Tuesday, February 1, 2011

Catching Fire by Suzanne Collins

If a sequel is worse than the original, does that guarantee it gets a lower rating than the original?

Catching Fire, the sequel to the Hunger Games follows Katniss through the fallout of having not only won the Hunger Games, but thwarted their masters in the process. These Masters now look to extract their revenge through threats, violence and jackbooted thugs. Katniss is forced to watch people suffer for actions she believes are her own fault, and finds herself paralyzed with doubt.

It continues to be a story about Katniss more than anything else and she and all the other veterans from the first book continue to shock and amaze with their likability, comprehensive personalities and so on. The book's biggest problem lies with the new characters introduced in this book.
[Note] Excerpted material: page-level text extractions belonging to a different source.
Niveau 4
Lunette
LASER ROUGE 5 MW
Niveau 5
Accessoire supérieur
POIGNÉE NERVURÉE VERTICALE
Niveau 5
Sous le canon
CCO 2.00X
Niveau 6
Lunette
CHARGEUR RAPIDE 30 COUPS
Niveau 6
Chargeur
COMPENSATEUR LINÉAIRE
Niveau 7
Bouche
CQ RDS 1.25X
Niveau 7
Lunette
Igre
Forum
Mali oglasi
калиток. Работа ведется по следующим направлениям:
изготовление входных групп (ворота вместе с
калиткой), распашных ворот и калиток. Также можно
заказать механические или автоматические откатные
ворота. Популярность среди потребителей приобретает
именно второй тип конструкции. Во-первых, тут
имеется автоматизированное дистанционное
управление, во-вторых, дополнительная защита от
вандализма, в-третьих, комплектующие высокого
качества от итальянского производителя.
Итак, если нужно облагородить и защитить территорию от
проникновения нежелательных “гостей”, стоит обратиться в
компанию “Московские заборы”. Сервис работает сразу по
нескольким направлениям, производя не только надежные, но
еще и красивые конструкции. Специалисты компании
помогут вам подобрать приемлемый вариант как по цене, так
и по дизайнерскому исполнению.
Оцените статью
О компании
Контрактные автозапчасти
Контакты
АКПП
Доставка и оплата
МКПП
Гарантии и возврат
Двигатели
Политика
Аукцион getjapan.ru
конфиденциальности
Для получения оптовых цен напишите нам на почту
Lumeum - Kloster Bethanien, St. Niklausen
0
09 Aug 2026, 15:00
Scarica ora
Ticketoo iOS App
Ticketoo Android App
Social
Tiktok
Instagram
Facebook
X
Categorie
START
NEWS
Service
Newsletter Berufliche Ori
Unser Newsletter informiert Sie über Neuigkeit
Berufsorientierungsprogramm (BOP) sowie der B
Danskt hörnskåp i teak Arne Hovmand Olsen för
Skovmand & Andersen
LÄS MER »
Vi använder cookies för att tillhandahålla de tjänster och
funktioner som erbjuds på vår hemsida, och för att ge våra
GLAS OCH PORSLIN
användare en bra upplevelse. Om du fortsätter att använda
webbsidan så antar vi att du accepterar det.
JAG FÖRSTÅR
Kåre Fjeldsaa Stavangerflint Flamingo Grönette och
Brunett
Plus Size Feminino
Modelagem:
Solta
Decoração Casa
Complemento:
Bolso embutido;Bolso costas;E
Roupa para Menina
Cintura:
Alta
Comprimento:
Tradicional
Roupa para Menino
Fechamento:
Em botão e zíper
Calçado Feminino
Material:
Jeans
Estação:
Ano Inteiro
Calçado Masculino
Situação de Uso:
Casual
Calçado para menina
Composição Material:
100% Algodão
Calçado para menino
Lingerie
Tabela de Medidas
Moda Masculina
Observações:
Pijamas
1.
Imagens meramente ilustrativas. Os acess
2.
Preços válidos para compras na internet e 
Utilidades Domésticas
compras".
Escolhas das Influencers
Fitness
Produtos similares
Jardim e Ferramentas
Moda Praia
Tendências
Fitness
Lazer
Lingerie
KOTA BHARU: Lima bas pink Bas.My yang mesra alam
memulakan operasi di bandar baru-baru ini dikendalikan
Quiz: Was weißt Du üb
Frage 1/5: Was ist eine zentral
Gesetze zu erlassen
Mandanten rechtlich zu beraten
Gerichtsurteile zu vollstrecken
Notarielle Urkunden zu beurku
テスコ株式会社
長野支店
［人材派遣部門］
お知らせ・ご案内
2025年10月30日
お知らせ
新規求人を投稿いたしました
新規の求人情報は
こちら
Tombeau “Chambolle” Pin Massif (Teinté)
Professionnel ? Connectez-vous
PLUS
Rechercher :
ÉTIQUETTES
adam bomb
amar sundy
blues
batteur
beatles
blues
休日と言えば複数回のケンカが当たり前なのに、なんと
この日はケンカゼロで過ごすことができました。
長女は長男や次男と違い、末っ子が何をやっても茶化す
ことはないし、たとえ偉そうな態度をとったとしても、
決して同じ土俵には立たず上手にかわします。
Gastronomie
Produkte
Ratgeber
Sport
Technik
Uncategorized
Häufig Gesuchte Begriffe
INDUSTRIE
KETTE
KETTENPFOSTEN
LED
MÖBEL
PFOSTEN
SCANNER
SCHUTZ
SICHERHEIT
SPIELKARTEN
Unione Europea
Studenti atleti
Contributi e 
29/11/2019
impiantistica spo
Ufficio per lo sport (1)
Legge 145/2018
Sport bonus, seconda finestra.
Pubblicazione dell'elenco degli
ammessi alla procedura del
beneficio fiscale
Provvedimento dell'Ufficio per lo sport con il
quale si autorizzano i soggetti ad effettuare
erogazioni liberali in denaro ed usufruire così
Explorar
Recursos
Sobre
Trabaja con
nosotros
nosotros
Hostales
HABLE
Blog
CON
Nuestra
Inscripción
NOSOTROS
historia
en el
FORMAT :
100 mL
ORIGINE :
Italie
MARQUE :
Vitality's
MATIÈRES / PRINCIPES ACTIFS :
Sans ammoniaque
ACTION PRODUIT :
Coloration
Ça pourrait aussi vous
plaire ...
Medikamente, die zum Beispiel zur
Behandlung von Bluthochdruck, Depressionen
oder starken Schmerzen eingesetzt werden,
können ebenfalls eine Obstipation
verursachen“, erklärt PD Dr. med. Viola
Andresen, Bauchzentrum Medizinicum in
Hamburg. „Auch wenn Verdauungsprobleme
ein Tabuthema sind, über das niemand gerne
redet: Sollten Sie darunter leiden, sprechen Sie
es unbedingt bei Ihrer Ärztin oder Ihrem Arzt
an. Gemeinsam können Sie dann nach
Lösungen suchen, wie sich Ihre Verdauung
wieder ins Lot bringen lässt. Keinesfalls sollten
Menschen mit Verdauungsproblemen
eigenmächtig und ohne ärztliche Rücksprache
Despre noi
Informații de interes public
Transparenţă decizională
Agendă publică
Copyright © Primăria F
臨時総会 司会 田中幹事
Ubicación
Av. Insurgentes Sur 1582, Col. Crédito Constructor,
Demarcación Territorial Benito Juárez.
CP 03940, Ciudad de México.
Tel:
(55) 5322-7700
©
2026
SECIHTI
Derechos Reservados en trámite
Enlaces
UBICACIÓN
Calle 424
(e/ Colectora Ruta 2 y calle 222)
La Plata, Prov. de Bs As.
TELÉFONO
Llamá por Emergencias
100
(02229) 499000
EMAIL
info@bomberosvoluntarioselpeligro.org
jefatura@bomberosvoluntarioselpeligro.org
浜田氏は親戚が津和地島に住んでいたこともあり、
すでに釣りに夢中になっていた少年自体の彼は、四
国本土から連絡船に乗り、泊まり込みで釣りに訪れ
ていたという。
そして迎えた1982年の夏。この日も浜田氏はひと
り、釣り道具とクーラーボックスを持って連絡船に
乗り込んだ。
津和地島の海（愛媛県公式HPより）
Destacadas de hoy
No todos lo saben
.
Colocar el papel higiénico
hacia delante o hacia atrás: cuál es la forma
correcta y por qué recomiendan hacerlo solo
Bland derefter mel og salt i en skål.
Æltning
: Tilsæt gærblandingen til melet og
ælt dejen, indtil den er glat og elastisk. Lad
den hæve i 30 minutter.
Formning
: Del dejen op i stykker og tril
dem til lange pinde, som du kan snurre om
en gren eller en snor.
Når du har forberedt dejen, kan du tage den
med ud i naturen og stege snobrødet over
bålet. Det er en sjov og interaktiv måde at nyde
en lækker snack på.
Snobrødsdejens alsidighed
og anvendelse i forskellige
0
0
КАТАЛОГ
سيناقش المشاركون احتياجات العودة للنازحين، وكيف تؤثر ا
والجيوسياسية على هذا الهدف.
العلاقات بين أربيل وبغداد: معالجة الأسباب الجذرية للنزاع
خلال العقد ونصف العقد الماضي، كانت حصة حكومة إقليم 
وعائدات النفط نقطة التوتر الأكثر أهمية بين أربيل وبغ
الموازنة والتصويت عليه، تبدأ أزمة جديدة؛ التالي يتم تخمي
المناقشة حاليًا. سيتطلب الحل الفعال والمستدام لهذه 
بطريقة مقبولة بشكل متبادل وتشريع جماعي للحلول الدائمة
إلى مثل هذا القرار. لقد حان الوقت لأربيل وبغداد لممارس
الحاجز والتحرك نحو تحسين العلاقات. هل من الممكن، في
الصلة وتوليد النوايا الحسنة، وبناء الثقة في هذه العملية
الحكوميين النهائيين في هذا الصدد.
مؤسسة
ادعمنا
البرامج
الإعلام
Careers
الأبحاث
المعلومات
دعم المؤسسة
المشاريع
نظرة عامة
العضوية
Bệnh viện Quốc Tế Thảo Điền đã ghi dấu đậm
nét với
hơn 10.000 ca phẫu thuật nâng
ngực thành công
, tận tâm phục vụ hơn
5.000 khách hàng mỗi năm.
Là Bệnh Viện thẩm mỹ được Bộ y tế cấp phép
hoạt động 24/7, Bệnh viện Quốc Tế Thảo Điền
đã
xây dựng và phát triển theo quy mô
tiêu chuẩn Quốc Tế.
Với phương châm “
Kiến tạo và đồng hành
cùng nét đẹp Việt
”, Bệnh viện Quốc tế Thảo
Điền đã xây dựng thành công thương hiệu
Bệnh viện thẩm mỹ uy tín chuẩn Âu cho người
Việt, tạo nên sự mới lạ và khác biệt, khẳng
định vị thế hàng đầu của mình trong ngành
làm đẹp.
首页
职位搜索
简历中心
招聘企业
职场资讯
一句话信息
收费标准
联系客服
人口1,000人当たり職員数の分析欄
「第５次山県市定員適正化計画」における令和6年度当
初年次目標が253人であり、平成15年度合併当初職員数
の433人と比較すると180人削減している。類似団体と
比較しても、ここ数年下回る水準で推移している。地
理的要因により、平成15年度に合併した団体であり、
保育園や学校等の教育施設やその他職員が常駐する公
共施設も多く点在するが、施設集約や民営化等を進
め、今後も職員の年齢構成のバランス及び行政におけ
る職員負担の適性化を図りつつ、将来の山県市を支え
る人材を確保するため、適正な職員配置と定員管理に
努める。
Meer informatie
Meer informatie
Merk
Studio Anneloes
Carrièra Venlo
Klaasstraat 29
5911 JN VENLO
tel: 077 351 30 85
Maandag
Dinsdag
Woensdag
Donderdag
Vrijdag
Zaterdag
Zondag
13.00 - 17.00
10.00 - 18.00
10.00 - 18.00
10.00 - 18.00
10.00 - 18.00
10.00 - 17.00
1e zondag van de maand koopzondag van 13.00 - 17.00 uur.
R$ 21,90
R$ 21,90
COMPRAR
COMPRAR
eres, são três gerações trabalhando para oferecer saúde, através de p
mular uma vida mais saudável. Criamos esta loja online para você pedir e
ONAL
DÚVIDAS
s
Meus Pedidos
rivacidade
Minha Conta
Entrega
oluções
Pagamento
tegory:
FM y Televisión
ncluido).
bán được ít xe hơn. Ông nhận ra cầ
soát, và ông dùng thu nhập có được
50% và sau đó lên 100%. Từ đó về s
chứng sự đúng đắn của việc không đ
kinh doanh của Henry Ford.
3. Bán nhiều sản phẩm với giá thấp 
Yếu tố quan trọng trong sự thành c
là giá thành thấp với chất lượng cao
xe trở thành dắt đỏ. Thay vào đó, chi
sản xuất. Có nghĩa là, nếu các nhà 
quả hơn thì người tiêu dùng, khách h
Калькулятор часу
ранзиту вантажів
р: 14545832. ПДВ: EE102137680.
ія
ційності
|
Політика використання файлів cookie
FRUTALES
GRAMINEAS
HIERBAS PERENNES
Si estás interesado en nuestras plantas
President Snow is a completely one dimensional villain for the book to personify the cruelty of the Capitol. Where once we had people like Effie, who were casually cruel, but complete personalities, or people like Caesar who had clear moments of understanding of how the Games really hurt people, now President Snow is just a vicious toad with no redeeming qualities whatsoever. In addition, Gale, who we met only very briefly in one scene in the first book, only has one real scene in this book as well. There's supposedly a lot of conflict in Katniss' mind regarding the two boys in her life, and yet we still have yet to really meet one of them! Heck, Gale's mother is more of a character than he is. Finnick is really the only addition to the cast that feels on the level of characters introduced in the first book in terms of quality. His humor adds a lot of levity to this book that is probably the only concrete thing in this book definitively better than the original, and he doesn't sacrifice any depth or complexity to bring that levity.

In addition, this book is not nearly as clever as the first one. Katniss spends a lot of time unable to piece together really obvious clues when once she was able to deduce situations extremely quickly. She won the first Hunger Games because she was smart, but the most potent weapon she employs in the sequel is other people liking her. The Games that the character Haymitch won in the past... the one Katniss concluded he must have won by being smarter than everyone else, is revealed to have been about 50-50 dumb luck and random mass guessing on Haymitch's part. No one in Catching Fire is as smart as they were in the Hunger Games, which is really too bad.

But still... everything else about the first book continues to be great in this book. The strong characterizations, well paced plot, high stakes tension, and exciting action all still work in this book's favor. While it isn't nearly as good as the Hunger Games, I still think it earns a 'mere' five stars while the Hunger Games would be insulted by that few. The only thing that could knock it down a peg to as low as four stars would be the final set of reveals setting up the final book, Mockingjay, and I'm going to generously 'count' those toward the contents of that book instead because they didn't have too much to do with the story of Catching Fire, and are just transitions. I'll save my discussion of my problems with these transitions, and the setup of Mockingjay for when I finish that book.